— Data items —
··········
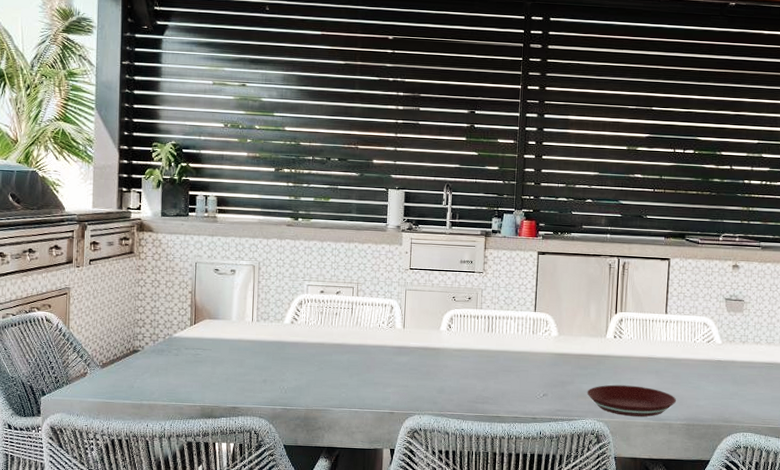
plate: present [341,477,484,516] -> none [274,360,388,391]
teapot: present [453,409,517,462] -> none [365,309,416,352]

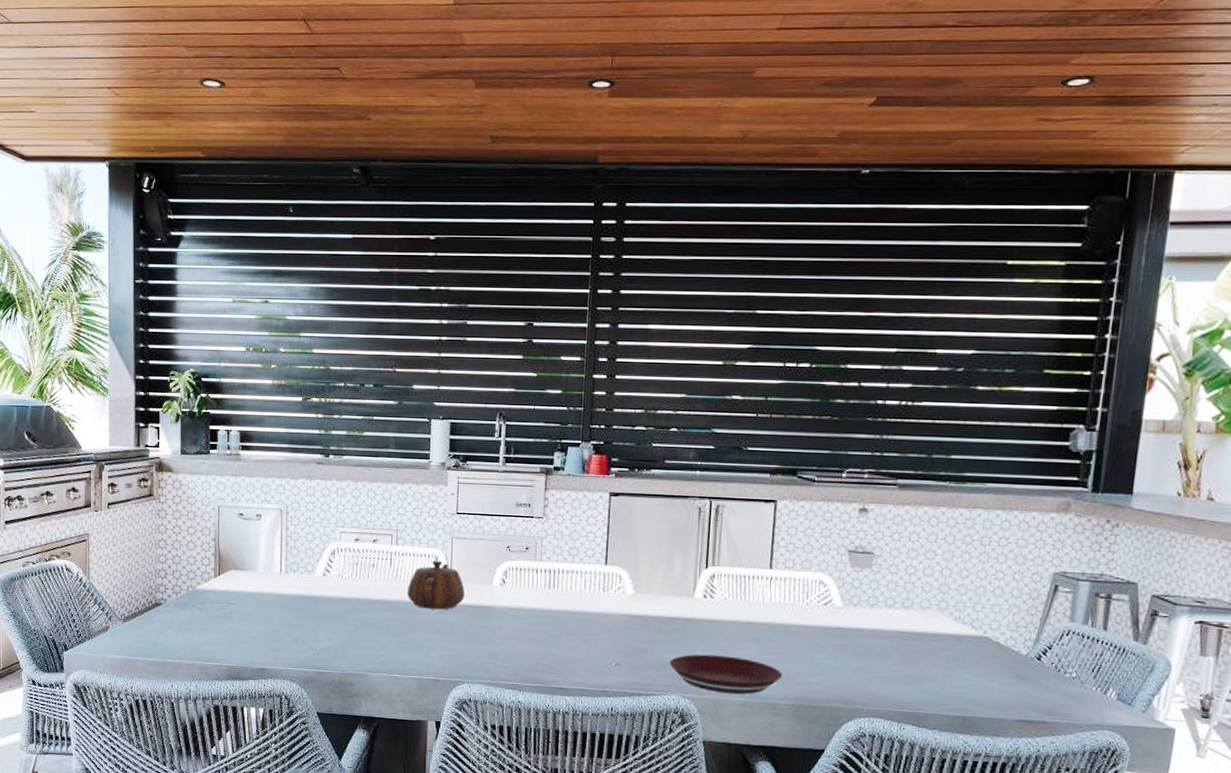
teapot: none [365,309,416,352] -> present [406,560,465,610]

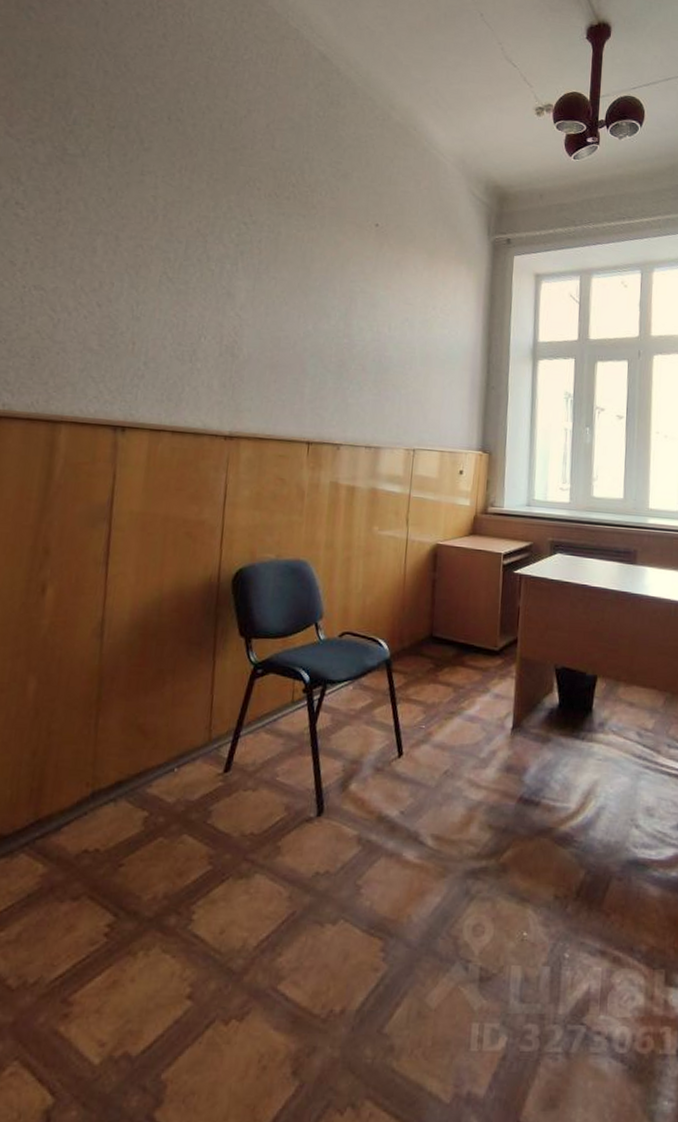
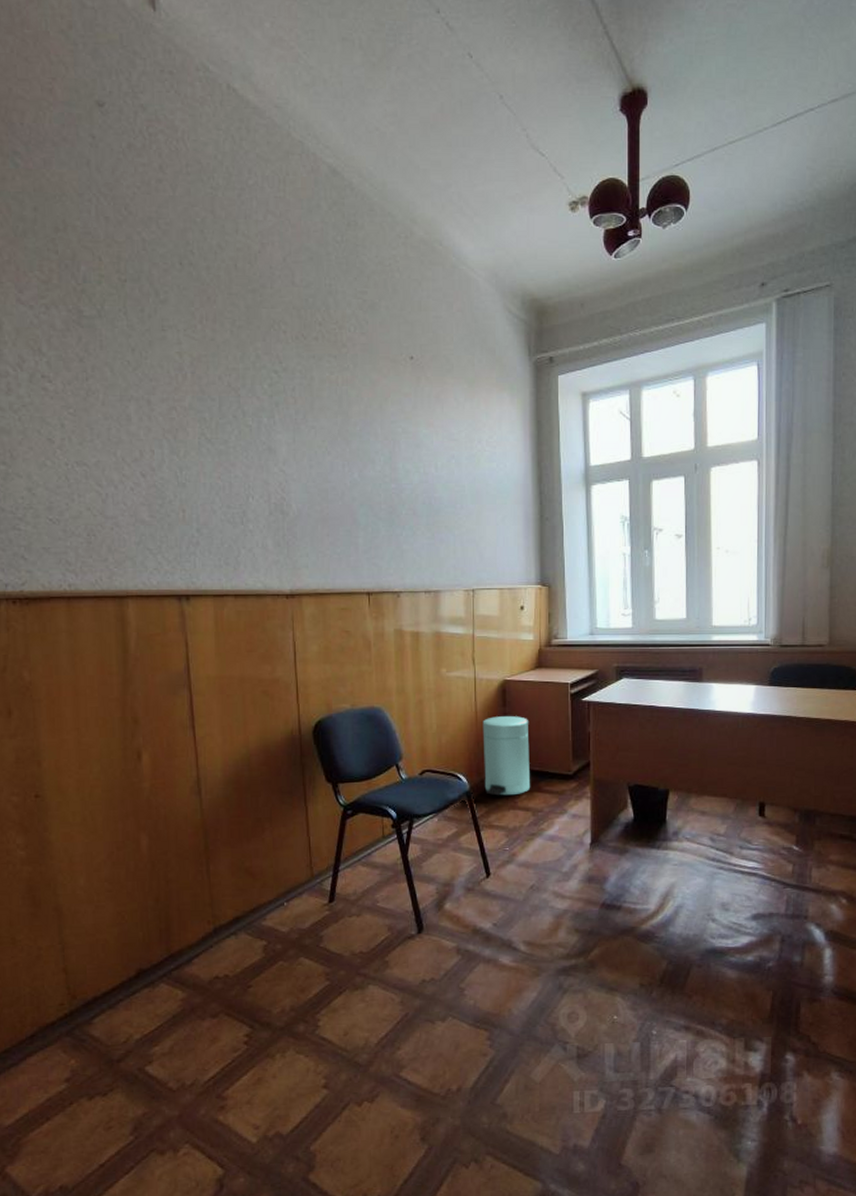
trash can: none [405,581,458,668] -> present [482,716,531,796]

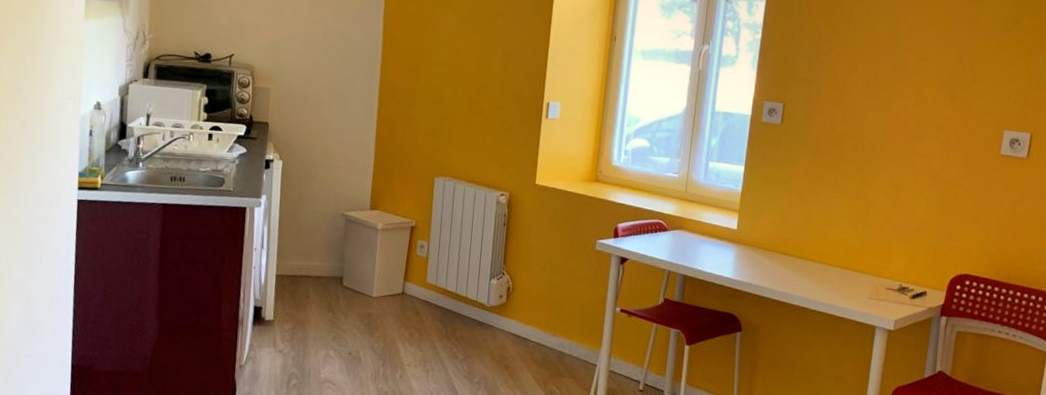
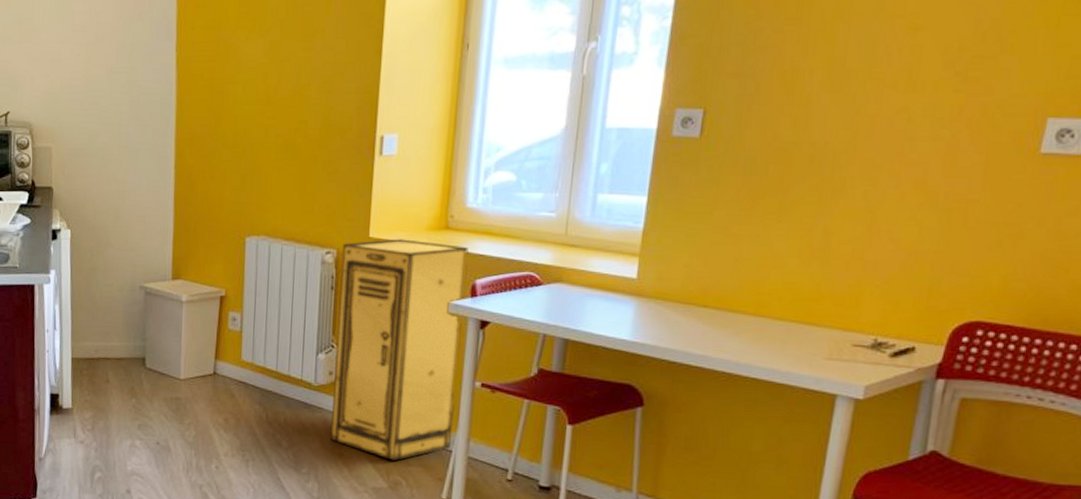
storage cabinet: none [499,186,613,372] -> present [331,239,469,460]

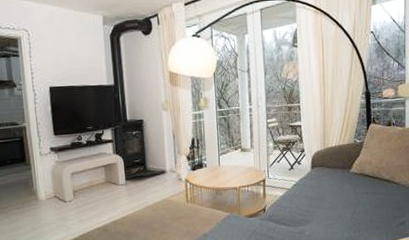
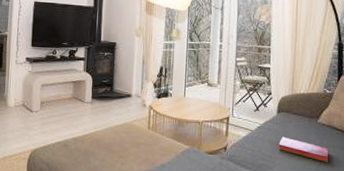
hardback book: none [315,190,363,210] -> present [278,136,329,163]

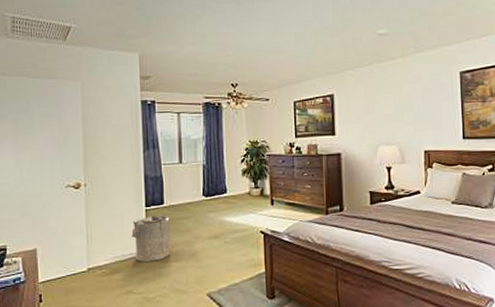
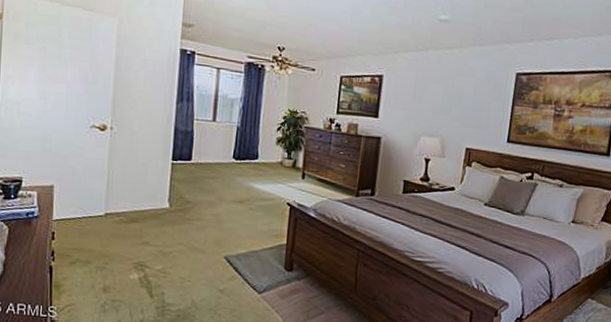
laundry hamper: present [131,214,171,262] -> none [154,170,196,217]

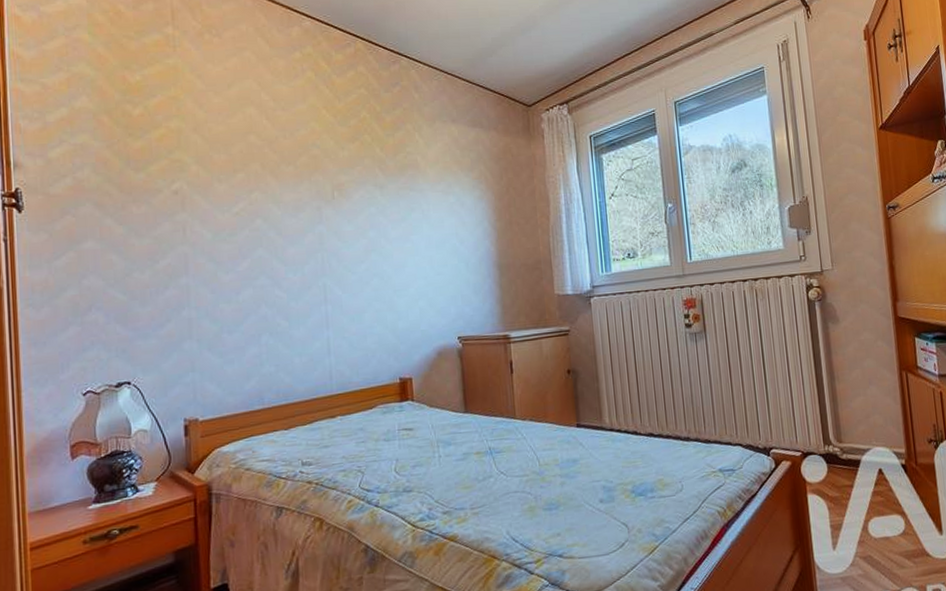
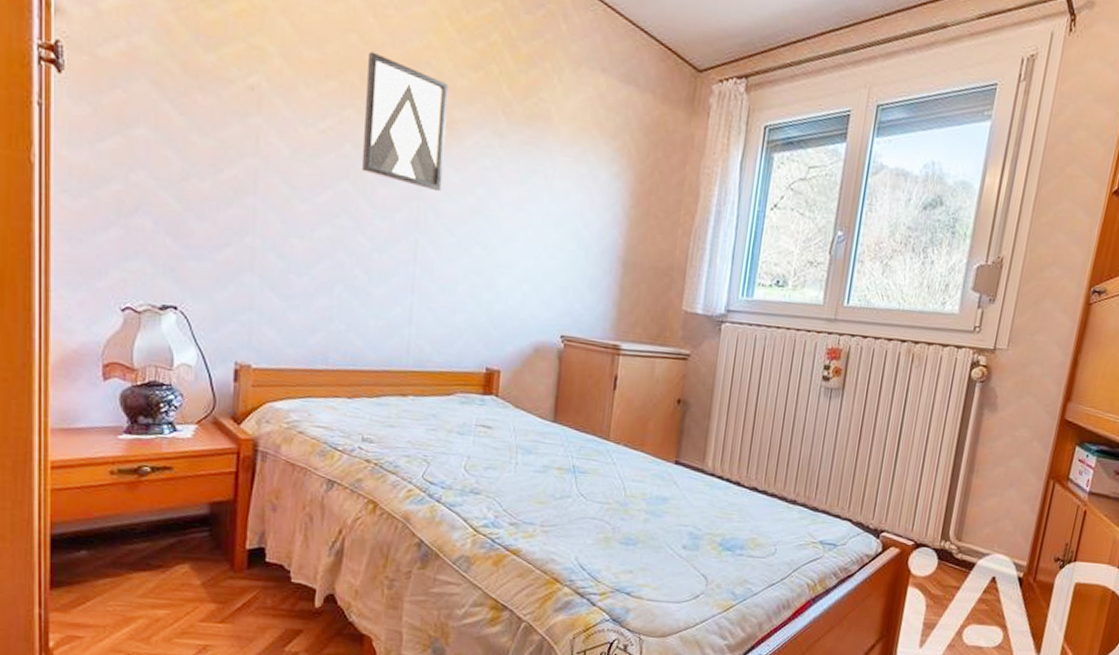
wall art: none [265,145,339,242] -> present [361,51,449,192]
··········
— EXERCISE OBJECTIVE —
Set apart and copy each line of the records that holds the word "teapot".

— ANSWER TO THIS TASK —
teapot: present [453,409,517,462] -> none [365,309,416,352]
teapot: none [365,309,416,352] -> present [406,560,465,610]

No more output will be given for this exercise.